What happens when you run this program without any parameters?

Answer 1

If we attempt to run this in a x86 (32-bit) OS, we’re presented with an error message that it is not compatible with this version of windows as it has been compiled for a 64-bit OS.

Lab21-01.exe

Attempting to run this in a 64-bit OS with a tool such as procmon running reveals that it simply exits and doesn’t do anything of interest. A number of events are still shown based on registry keys queried and files loaded, as part of normal process execution, but nothing stands out as interesting.

Lab21-01.exe

Question 2

Depending on your version of IDA Pro, main may not be recognized automatically. How can you identify the call to the main function?

Answer 2

If we open this in IDA Free 7.0 as a standard AMD64 PE file…

Lab21-01.exe

We find that we’re dumped into the main function located at 0x1400010C0.

Lab21-01.exe

If we instead open this in another disassembler which doesn’t identify the main function, in this case we’ll open it in Cutter, if we enable offset visibility in Cutter preferences, we can see we start at 0x140001750.

Lab21-01.exe

To identify the call to our main function we will need to look for a call, likely after any ‘GetCommandLineA’ checks which may be present. If we examine the underlying structure of this PE file using Detect-It-Easy (DIE), we can see it was created in C++.

Lab21-01.exe

If we examine what a main function would look like in C++ using the C++ language reference, we find that it must pass ‘argc’, ‘argv’, and ‘envp’ if it is passing environment variables.

Lab21-01.exe

Due to this we know that any call to the main function would need to take 3 parameters, 2 of these being envp and argv, and another which is an integer. If we continue to examine our disassembly, we only find one call to function 0x1400010C0 which takes 3 parameters.

Lab21-01.exe

In this instance ecx is our integer, because we know it is a 32-bit register being accessed, common amongst integer declarations, and 2 other 64-bit register declarations, RDX, and R8. If we examine this same function in IDA Free 7.0, we can see these have been identified as envp, argv, and argc, in addition to the main function being labelled.

Lab21-01.exe

Question 3

What is being stored on the stack in the instructions from 0x0000000140001150 to 0x0000000140001161?

Answer 3

If we jump to ‘0x140001150’, we can see that some large hexadecimal values are being stored on the stack.

Lab21-01.exe

If we press ‘R’ on these to convert them to an ASCII string, we find the following.

Lab21-01.exe

At first glance it looks like the string ‘.lcoexe’ is being stored on the stack; however, this is because x86 and x64 assembly is little-endian (reversed). As IDA has interpreted this as a hex value rather than a string, converting it results in backwards values. If we reverse this we find the following string stored on the stack.

ocl.exe

This is the same value we saw in Lab09-02. Given this, it’s possible the program needs to be called ocl.exe in order for it to run correctly.

Question 4

How can you get this program to run its payload without changing the filename of the executable?

Answer 4

If we examine 0x14000120C we can see that a string comparison looks to take place which is likely looking for very specific conditions to be met to allow the malware to run (possibly checking if it is named ocl.exe).

Lab21-01.exe

When this comparison fails, the program makes a jump to 0x14000120E, which then makes a jump past the primary functions of this malware at 0x140001213, to loc_1400013D7.

Lab21-01.exe

One way we can make this program run its payload without changing the filename is to ensure that even after it fails this check, instead of jumping to loc_1400013D7, it flows right into the primary function which triggers the payload.
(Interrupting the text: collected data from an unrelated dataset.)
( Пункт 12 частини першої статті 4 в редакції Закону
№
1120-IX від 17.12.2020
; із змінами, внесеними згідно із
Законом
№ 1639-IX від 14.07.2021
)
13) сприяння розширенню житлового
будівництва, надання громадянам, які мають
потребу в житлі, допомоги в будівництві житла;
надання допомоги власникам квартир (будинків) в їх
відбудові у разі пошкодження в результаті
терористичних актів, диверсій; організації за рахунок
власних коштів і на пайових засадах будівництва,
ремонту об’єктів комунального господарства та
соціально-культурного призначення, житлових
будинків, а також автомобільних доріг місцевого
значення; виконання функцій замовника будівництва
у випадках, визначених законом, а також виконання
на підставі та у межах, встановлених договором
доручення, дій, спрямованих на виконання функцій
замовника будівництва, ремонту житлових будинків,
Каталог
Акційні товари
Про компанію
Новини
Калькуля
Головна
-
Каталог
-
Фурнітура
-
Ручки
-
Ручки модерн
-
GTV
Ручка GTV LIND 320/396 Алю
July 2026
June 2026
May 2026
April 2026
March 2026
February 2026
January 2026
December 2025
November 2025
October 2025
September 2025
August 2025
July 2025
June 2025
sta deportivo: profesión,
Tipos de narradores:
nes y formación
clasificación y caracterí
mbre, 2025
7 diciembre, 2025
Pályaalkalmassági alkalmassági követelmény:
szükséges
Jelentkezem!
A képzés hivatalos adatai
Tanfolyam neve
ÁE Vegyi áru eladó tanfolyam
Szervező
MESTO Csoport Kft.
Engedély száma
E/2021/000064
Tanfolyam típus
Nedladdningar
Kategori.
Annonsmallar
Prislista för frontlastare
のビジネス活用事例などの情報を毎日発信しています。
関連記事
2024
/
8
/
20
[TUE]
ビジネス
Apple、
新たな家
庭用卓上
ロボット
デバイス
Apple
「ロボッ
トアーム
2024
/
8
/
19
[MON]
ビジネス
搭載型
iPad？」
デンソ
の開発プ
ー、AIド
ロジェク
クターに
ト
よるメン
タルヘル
If we run this in a debugger such as x64dbg (at this point we’re introducing a newer, more robust debugger which supports 64-bit debugging), we can find the jump located at 0x140001213.

Lab21-01.exe

From here it can be modified to instead perform no operation, effectively allowing the program to flow into its payload.

Lab21-01.exe

If we set a breakpoint at our new NOP values, we can use F9 to run the program and see it hits them without issue. If we then hold F8 to step over functions, we will begin to see a decoding routine runs which gives us a known C2.

Lab21-01.exe

At this point we can be confident that the check used to determine if the filename of the executable is correct has been bypassed.

Question 5

Which two strings are being compared by the call to strncmp at 0x0000000140001205?

Answer 5

Using x64dbg we can easily create a breakpoint at 0x140001205 and see the two strings being compared stored in RCX and RDX. After setting a breakpoint and pressing F9, to run the program until we hit it, we can see the values being compared are the binary name (Lab21-01.exe) and the string jzm.exe.

Lab21-01.exe

Based on this we know that some transformations must be occurring on the string ocl.exe before being used in this comparison.

Question 6

Does the function at 0x00000001400013C8 take any parameters?

Answer 6

Jumping to the function at 0x1400013C8, it isn’t immediately obvious in IDA or x64dbg how many parameters it takes, but what we do see is RBX being moved into RCX.

Lab21-01.exe

Because we know RCX, RDX, R8, and R9 are the first 4 parameters of any given function call in a 64-bit OS, we know that whatever is within RBX at the time of this call will be passed to the function at 0x1400013C8 (sub_140001000). By looking at what is being passed to this in IDA prior to the call, we can see that it is RAX, or more specifically a pointer to the socket returned by WSASocketA.

Lab21-01.exe

By viewing the start of sub_140001000 in IDA we can also see that rcx is being stored back into rbx which is then being used for the standard input, output, and error destination meaning that all output will be redirected to this socket.

Lab21-01.exe

Based on this we know that the function at 0x1400013C8 takes 1 parameter, the socket to our C2.

Question 7

How many arguments are passed to the call to CreateProcess at 0x0000000140001093? How do you know?

Answer 7

It’s not immediately clear how many arguments are passed to the call to CreateProcessA at 0x140001093.

Lab21-01.exe

Given IDA has identified this as CreateProcessA though, we can double click on it and see how many arguments are expected to be passed to this call.

Lab21-01.exe

In this case we can see there are 10 arguments which are expected to be passed to it.

lpApplicationName
lpCommandLine
lpProcessAttributes
lpThreadAttributes
bInheritHandles
dwCreationFlags
lpEnvironment
lpCurrentDirectory
lpStartupInfo
lpProcessInformation

Because this is documented, we know that these 10 arguments need to be passed to CreateProcessA

Lab21-01.exe